▶ Dataset entries
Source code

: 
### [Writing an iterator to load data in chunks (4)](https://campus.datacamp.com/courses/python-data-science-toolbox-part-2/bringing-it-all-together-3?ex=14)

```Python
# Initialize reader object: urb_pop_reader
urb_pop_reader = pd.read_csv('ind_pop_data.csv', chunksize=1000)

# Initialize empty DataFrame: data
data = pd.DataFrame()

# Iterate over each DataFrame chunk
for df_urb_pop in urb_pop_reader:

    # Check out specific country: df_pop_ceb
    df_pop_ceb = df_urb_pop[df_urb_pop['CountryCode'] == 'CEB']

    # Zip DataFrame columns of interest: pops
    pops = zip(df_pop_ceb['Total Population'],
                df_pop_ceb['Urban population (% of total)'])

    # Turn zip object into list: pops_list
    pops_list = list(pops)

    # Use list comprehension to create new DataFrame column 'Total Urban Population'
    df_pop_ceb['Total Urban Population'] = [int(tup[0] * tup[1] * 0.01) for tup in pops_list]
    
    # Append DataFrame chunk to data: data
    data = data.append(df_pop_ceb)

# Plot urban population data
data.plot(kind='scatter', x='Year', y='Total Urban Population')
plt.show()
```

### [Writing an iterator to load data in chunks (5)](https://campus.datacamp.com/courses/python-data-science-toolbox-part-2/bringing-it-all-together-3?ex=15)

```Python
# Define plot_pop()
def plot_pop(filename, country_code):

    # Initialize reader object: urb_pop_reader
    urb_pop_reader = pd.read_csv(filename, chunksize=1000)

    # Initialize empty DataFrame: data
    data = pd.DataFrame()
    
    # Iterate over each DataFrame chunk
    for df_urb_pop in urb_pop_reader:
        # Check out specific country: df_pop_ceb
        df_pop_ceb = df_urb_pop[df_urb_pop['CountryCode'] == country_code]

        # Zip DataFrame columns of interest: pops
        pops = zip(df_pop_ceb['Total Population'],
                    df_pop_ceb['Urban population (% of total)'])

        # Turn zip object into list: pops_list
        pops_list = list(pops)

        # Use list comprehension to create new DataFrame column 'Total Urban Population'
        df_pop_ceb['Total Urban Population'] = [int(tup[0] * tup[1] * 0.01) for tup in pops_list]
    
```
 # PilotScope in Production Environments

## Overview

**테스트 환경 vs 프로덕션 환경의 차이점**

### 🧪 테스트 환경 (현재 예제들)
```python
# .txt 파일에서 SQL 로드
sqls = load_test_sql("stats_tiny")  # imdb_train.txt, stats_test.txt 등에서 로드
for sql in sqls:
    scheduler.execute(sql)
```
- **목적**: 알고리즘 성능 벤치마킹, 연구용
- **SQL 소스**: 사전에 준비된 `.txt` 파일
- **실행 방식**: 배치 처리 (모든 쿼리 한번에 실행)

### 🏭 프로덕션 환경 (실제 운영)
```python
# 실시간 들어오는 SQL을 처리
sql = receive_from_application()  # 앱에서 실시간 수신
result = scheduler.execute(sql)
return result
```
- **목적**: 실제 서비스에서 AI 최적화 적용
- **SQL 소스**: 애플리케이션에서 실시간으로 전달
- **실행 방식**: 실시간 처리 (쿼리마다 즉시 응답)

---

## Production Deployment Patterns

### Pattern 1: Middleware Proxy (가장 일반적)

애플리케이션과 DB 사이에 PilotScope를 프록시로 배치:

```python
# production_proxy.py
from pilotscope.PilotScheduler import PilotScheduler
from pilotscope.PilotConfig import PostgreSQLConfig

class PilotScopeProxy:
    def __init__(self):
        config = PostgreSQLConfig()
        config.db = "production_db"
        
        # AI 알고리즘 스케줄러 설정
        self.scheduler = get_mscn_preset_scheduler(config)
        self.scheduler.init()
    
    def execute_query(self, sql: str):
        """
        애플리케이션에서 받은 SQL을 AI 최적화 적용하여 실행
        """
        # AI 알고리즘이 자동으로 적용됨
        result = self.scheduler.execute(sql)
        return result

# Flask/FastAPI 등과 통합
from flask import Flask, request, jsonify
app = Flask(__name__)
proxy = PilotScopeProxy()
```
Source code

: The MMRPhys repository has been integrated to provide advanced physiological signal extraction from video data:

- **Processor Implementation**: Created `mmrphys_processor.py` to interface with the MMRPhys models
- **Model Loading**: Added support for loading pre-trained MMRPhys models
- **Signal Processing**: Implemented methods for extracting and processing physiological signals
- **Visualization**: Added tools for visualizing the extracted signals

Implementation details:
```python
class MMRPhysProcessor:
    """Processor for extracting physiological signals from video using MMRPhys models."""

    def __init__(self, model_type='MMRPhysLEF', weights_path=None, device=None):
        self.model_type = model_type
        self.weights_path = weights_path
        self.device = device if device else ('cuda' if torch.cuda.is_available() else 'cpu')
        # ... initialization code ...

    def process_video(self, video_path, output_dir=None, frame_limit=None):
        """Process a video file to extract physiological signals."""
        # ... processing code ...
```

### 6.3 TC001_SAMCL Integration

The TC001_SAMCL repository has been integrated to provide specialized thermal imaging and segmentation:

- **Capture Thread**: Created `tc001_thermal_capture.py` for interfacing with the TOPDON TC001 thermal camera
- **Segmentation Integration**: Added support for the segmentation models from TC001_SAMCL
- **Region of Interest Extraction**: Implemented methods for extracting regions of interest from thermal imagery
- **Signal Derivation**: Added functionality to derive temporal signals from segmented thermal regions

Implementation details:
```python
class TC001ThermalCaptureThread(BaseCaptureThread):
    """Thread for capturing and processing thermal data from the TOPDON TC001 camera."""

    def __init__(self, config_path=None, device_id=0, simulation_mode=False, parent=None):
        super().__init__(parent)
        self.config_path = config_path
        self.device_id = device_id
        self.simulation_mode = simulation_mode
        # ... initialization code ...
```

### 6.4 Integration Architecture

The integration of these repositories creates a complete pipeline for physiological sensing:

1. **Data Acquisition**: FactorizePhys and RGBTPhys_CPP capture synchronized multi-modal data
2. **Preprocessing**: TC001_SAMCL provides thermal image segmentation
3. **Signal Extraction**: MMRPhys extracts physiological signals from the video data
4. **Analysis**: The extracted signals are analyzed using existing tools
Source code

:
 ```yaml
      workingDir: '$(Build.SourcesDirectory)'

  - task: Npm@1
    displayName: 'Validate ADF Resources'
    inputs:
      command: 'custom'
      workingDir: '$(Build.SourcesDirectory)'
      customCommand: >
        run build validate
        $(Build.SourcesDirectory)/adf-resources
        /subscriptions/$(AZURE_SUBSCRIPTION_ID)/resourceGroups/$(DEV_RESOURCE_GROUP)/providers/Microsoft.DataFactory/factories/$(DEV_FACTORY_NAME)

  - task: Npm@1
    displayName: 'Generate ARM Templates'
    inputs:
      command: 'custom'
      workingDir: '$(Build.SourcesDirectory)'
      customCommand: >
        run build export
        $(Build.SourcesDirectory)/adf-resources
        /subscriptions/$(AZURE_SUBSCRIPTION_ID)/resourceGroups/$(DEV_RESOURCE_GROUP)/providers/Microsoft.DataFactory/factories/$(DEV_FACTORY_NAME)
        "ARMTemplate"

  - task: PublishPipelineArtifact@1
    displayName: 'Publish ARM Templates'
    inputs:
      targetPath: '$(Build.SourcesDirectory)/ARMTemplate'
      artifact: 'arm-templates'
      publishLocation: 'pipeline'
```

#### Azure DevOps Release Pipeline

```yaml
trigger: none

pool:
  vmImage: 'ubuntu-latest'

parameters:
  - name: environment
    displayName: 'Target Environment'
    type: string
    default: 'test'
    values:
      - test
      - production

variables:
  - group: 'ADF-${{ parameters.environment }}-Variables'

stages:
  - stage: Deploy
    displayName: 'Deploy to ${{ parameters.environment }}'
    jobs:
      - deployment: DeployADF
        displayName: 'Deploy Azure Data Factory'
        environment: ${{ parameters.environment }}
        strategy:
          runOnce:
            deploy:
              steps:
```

▶ PROBLEM TO SOLVE
Report each line above that includes the string "using".

▶ RESULT OF THIS EXERCISE
    """Processor for extracting physiological signals from video using MMRPhys models."""
4. **Analysis**: The extracted signals are analyzed using existing tools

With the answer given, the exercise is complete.